General information
- Type: Powered parachute
- National origin: Canada
- Manufacturer: Sundog Powerchutes Inc
- Status: Production completed (2014)
- Number built: At least one

History
- Manufactured: 2002-2014
- Variant: Sundog Two-Seater

= Sundog One-Seater =

Canadian powered parachute

The Sundog One-Seater (also called the Pup) is a Canadian powered parachute that was designed and produced by Sundog Powerchutes of Sparwood, British Columbia and later Pierceland, Saskatchewan. Now out of production, when it was available the aircraft was supplied as a complete ready-to-fly-aircraft.

The aircraft was introduced in 2002 and production ended when the company went out of business in 2014.

==Design and development==
The One-Seater was designed to comply with the Canadian Basic Ultra-Light Aeroplane rules, but also fit the Fédération Aéronautique Internationale microlight category, including the category's maximum gross weight of 450 kg.
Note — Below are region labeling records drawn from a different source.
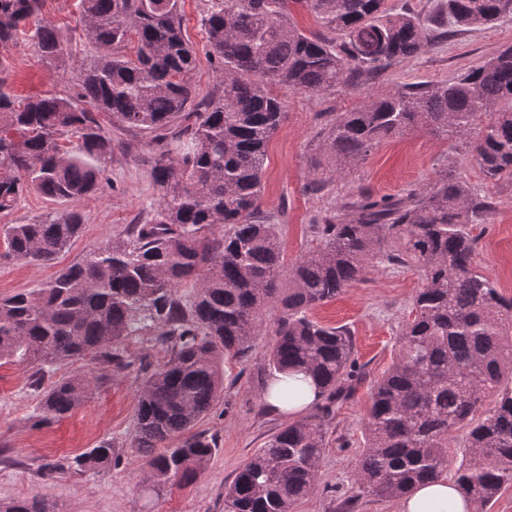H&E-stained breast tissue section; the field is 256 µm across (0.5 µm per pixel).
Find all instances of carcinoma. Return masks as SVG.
Listing matches in <instances>:
<instances>
[{
  "instance_id": "1",
  "label": "carcinoma",
  "mask_w": 512,
  "mask_h": 512,
  "mask_svg": "<svg viewBox=\"0 0 512 512\" xmlns=\"http://www.w3.org/2000/svg\"><path fill=\"white\" fill-rule=\"evenodd\" d=\"M92 52L72 94L20 100L7 84L4 52L20 40L41 59L68 53L45 0H0V214L34 190L73 203L107 182V117L151 136L150 175L160 191L150 219L61 270L43 287L0 298V363L32 369L37 423L59 421L86 400L74 375L44 385L62 362L87 354L123 364V341L160 329L170 351L145 377L131 449L147 458L151 491L204 470L216 441L191 429L220 397L222 356L242 357L280 305L269 366L316 382L314 412L274 434L224 486V512H290L318 479L334 404L352 379L354 345L342 327L309 312L377 264L413 266L412 300L396 357L371 388L367 442L355 467L361 492L400 498L448 469L453 432L468 431L454 481L476 512L512 489V299L472 264L469 225L491 213L489 198L444 173L427 187L368 194L314 225L320 248L288 266L277 225L260 217L266 147L283 120L274 84L321 96L378 74L459 27L512 19V0H442L426 18L386 0H207V53L224 63L222 95L197 100L184 75L197 52L183 26L184 0H77ZM310 9L333 37L293 21ZM136 45L133 54L125 52ZM489 180L512 176V47L451 82H424L372 97L326 124L320 185L408 129L451 132ZM69 210L5 224L4 257L48 263L80 235ZM184 283L194 286L188 297ZM493 405L486 408L487 398ZM109 441L66 459L82 475L111 466ZM0 512H51L43 496L0 502Z\"/></svg>"
}]
</instances>
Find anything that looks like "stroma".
Instances as JSON below:
<instances>
[{"label": "stroma", "instance_id": "35a3bbf8", "mask_svg": "<svg viewBox=\"0 0 512 512\" xmlns=\"http://www.w3.org/2000/svg\"><path fill=\"white\" fill-rule=\"evenodd\" d=\"M183 10L186 35L200 49L197 65L185 79L198 99L217 98L220 78L211 58L202 52L204 0H184ZM44 14L64 29L71 50L63 60L49 63L41 60L33 43L10 48L9 84L23 98L72 92L76 62L85 53L86 41L73 0H46ZM511 45L512 23H499L457 32L416 57L396 62L380 76L360 77L353 85L319 97L285 85L273 86L285 119L267 145L261 214L278 227L285 263L318 248L311 225L337 205L364 192L376 198L400 196L432 184L450 169L478 187L493 204L492 213L470 227L476 239L473 266L505 297L512 298V179L487 180L463 139L445 132L411 130L387 140L365 161L320 189L311 187L315 166L323 160L320 146L330 113L360 108L378 93L425 81L452 80ZM109 130L114 145L106 166L110 185L75 203L83 220L80 236L48 264L3 259L5 245L0 242V297L42 287L61 269L122 237L128 224L153 214L160 192L150 177L148 134L117 123ZM420 286L416 268L372 267L361 281L312 311V318L321 324L350 330L357 382L352 395L338 405L327 430L329 446L320 462L316 487L295 503L293 512H341L342 503L351 497L356 500L354 512H398V500L360 493L353 474L366 444L364 420L370 388L395 357L401 328L410 317L412 298ZM278 315V307L268 305L266 326L247 355L240 360L228 357L220 364L223 392L196 425L217 442L205 470L188 481L171 480L157 494L148 488L144 458L127 447L145 372L169 356L152 332L125 339V368L91 355L57 365L53 379L85 375L91 394L84 405L52 424L40 425L34 419L39 396L29 385V370L10 363L0 365V500L41 493L54 512H224L225 483L289 423L287 417L268 411L264 403L265 387L272 377L268 364L271 326ZM102 441L121 449L119 466L83 475L62 468L64 458ZM52 463L56 471L50 479H43L45 465Z\"/></svg>", "mask_w": 512, "mask_h": 512}]
</instances>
The aircraft has a maximum gross weight of 308 kg. It features a 500 sqft Apco 500 parachute-style wing, single seat accommodation, tricycle landing gear and a single 50 hp Rotax 503 two-stroke engine in pusher configuration. The prototype was equipped with a Hirth engine.

The aircraft carriage is built from bolted 6061-T6 aluminium, stainless steel fittings and aircraft bolts. In flight steering is accomplished via foot pedals that actuate the canopy brakes, creating roll and yaw. On the ground the aircraft has lever-controlled nosewheel steering. The main landing gear incorporates spring rod suspension. The pilot is protected by a series of circular aluminium tubes in the event of a roll-over. Fuel capacity is 5 u.s.gal or optionally 10 u.s.gal.

The aircraft has an empty weight of 302 lb and a gross weight of 679 lb, giving a useful load of 377 lb. With full fuel of 10 u.s.gal the payload for crew and baggage is 317 lb.

The company also supplied custom trailers for towing the aircraft behind an automobile.

==Operational history==
In September 2015 there was one example, the prototype, on the Transport Canada registry, although its registration had been cancelled in May 2004. There were none registered in the United States with the Federal Aviation Administration.